### Data ###

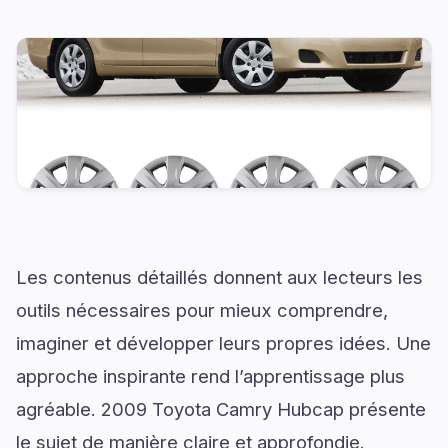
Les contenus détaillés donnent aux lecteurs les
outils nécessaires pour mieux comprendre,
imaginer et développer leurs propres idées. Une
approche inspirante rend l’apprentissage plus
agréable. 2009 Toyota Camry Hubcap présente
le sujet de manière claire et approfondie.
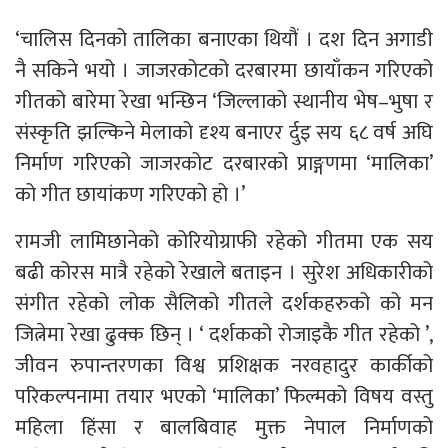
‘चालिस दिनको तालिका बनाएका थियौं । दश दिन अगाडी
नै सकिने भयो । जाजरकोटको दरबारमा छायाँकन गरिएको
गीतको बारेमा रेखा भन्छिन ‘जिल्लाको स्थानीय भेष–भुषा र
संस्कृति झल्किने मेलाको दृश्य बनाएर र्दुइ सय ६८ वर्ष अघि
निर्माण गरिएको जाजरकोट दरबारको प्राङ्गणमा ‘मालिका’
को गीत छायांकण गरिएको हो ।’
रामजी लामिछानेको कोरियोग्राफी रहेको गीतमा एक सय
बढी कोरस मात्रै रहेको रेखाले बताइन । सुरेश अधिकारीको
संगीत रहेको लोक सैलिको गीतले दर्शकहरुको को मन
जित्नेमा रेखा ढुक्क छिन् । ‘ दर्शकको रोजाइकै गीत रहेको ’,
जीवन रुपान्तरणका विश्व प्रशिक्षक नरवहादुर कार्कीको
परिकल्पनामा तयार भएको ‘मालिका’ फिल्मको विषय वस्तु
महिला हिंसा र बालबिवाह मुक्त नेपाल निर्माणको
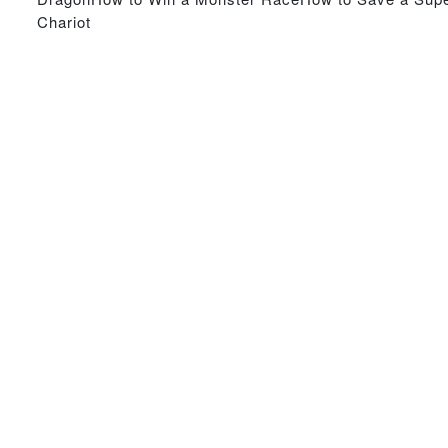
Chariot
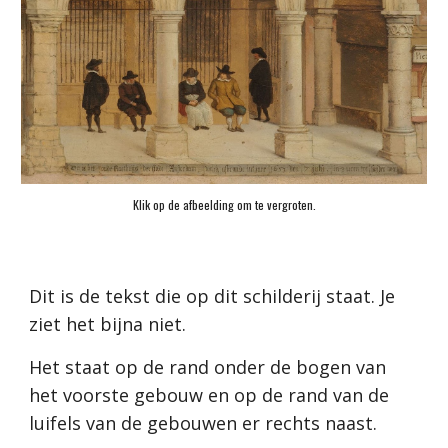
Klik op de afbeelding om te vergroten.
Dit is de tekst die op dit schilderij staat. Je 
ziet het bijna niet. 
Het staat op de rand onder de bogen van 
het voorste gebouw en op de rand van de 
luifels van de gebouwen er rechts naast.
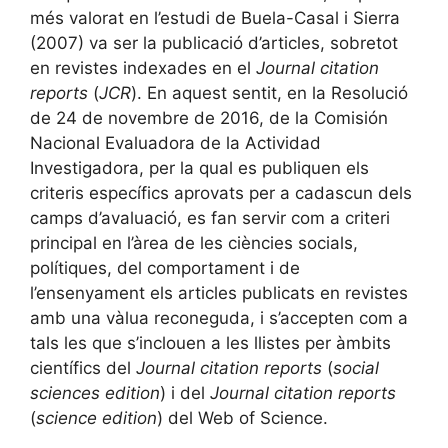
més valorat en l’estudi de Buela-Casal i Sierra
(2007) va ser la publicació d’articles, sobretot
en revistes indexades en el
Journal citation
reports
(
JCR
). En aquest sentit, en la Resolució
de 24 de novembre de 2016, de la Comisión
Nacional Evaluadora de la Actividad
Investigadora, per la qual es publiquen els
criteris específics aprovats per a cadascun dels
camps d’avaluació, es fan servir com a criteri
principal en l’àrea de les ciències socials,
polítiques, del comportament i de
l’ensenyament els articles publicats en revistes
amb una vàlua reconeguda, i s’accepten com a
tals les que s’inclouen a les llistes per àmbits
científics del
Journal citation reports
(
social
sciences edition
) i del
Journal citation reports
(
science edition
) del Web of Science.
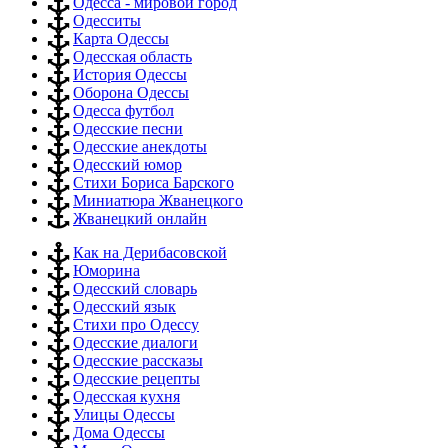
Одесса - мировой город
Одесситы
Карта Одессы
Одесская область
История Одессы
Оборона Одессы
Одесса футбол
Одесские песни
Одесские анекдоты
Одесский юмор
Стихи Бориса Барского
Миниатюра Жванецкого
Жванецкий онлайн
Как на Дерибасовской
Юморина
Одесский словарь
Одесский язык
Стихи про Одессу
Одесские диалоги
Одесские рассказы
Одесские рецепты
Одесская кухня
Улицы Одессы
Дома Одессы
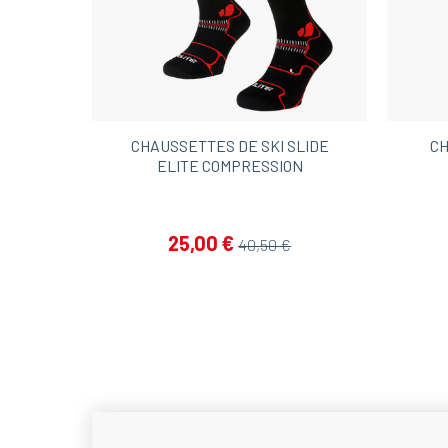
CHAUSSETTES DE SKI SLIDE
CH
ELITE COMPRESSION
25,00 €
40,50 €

###
### Data ###

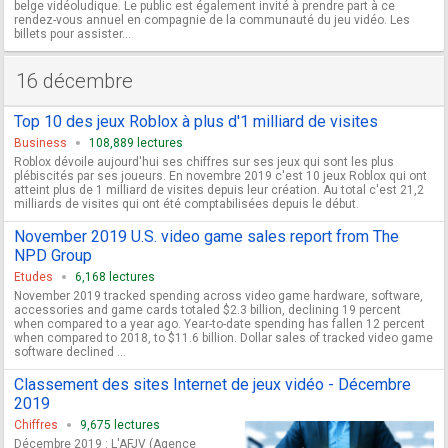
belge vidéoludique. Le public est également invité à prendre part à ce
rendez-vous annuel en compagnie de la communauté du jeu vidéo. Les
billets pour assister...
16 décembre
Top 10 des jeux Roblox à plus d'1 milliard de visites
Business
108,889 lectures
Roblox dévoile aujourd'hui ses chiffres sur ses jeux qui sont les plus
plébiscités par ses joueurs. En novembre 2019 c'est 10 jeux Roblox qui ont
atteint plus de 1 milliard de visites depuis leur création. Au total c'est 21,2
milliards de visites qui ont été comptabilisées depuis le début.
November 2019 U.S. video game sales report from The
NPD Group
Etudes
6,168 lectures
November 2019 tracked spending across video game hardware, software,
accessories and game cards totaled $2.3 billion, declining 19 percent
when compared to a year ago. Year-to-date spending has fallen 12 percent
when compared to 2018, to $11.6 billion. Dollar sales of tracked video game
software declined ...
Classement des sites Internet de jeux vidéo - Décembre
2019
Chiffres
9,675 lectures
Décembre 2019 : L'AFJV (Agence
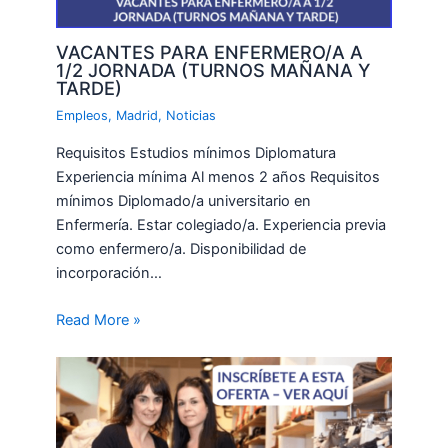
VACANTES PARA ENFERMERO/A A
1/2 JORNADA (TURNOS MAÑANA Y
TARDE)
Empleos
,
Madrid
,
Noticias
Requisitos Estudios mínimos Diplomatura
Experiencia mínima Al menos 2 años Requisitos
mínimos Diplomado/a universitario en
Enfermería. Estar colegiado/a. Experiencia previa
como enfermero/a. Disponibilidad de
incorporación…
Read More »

###

_Directions_: Reproduce word for word the part of the data above that opens with the line containing "Les contenus détaillés" and closes with the line containing "le sujet de manière claire et approfondie.", both lines included.

_Answer area_:
Les contenus détaillés donnent aux lecteurs les
outils nécessaires pour mieux comprendre,
imaginer et développer leurs propres idées. Une
approche inspirante rend l’apprentissage plus
agréable. 2009 Toyota Camry Hubcap présente
le sujet de manière claire et approfondie.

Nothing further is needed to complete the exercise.